• **TASK DIRECTIONS**
In how many lines of the records below does the word "alta" appear? Answer with the number alone.

• **Saved entries**
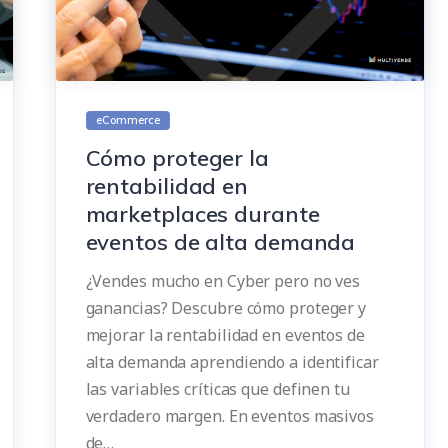
eCommerce
Cómo proteger la
rentabilidad en
marketplaces durante
eventos de alta demanda
¿Vendes mucho en Cyber pero no ves
ganancias? Descubre cómo proteger y
mejorar la rentabilidad en eventos de
alta demanda aprendiendo a identificar
las variables críticas que definen tu
verdadero margen. En eventos masivos
de…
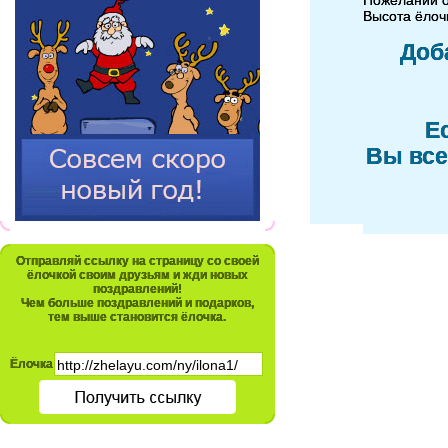
Пожеланий 
Высота ёлочк
Доб
Е
Вы все
Отправляй ссылку на страницу со своей
ёлочкой своим друзьям и жди новых
поздравлений!
Чем больше поздравлений и подарков,
тем выше становится ёлочка.
Ёлочка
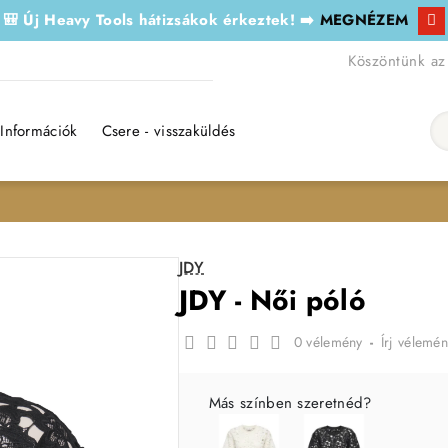
🎒 Új Heavy Tools hátizsákok érkeztek! ➡️
MEGNÉZEM
Köszöntünk az
Információk
Csere - visszaküldés
Ker
JDY
JDY - Női póló
0 vélemény
-
Írj vélemén
Más színben szeretnéd?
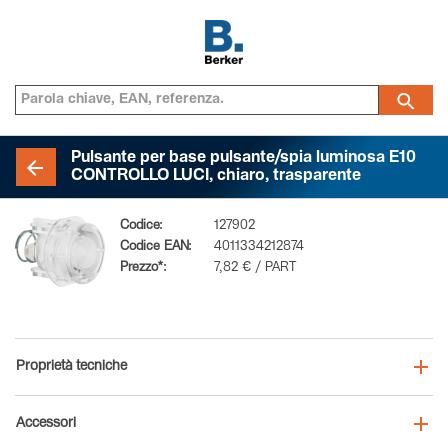
Pulsante per base pulsante/spia luminosa E10
CONTROLLO LUCI, chiaro, trasparente
Codice:
127902
Codice EAN:
4011334212874
Prezzo*:
7,82 € / PART
Proprietà tecniche
Accessori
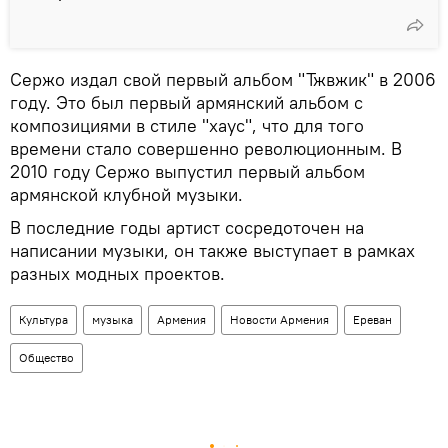
Сержо издал свой первый альбом "Тжвжик" в 2006
году. Это был первый армянский альбом с
композициями в стиле "хаус", что для того
времени стало совершенно революционным. В
2010 году Сержо выпустил первый альбом
армянской клубной музыки.
В последние годы артист сосредоточен на
написании музыки, он также выступает в рамках
разных модных проектов.
Культура
музыка
Армения
Новости Армения
Ереван
Общество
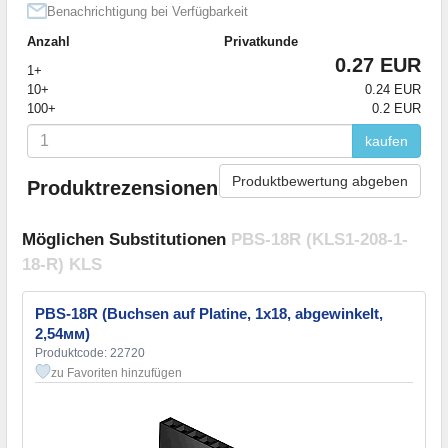
Benachrichtigung bei Verfügbarkeit
Anzahl
Privatkunde
0.27 EUR
1+
10+
0.24 EUR
100+
0.2 EUR
kaufen
Produktbewertung abgeben
Produktrezensionen
Möglichen Substitutionen
PBS-18R (KLS1-208-1-
18-R) KLS
PBS-18R (Buchsen auf Platine, 1х18, abgewinkelt,
2,54мм)
Produktcode: 22720
zu Favoriten hinzufügen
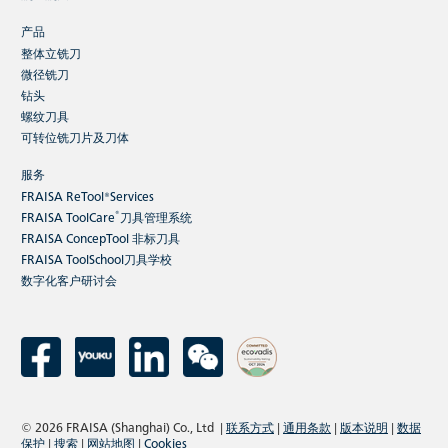
产品
整体立铣刀
微径铣刀
钻头
螺纹刀具
可转位铣刀片及刀体
服务
FRAISA ReTool®Services
®
FRAISA ToolCare
刀具管理系统
FRAISA ConcepTool 非标刀具
FRAISA ToolSchool刀具学校
数字化客户研讨会
© 2026 FRAISA (Shanghai) Co., Ltd
|
联系方式
|
通用条款
|
版本说明
|
数据
保护
|
搜索
|
网站地图
|
Cookies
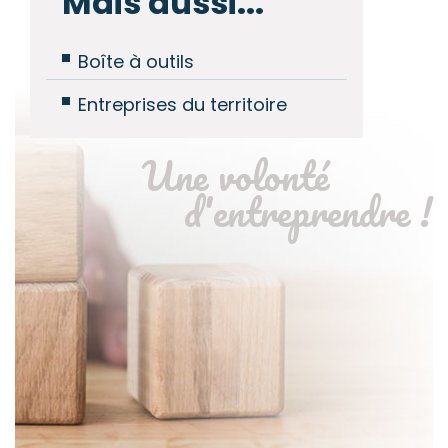
Mais aussi...
Boîte à outils
Entreprises du territoire
Une volonté
d'entreprendre !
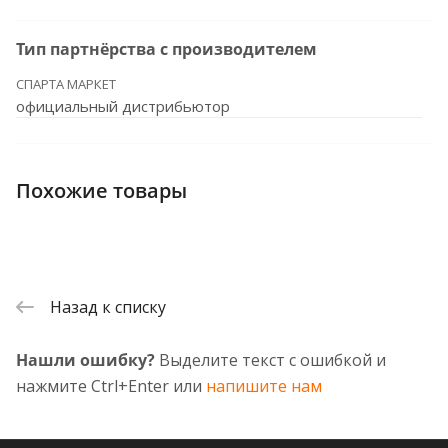
Тип партнёрства с производителем
СПАРТА МАРКЕТ
официальный дистрибьютор
Похожие товары
Назад к списку
Нашли ошибку?
Выделите текст с ошибкой и
нажмите Ctrl+Enter или
напишите нам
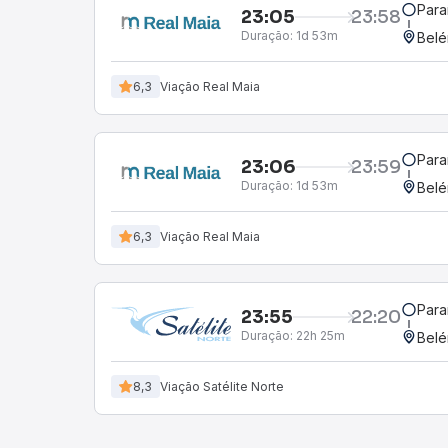
Para
23:05
23:58
Duração:
1d 53m
Belé
6,3
Viação Real Maia
Para
23:06
23:59
Duração:
1d 53m
Belé
6,3
Viação Real Maia
Para
23:55
22:20
Duração:
22h 25m
Belé
8,3
Viação Satélite Norte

• **ANSWER SECTION**
2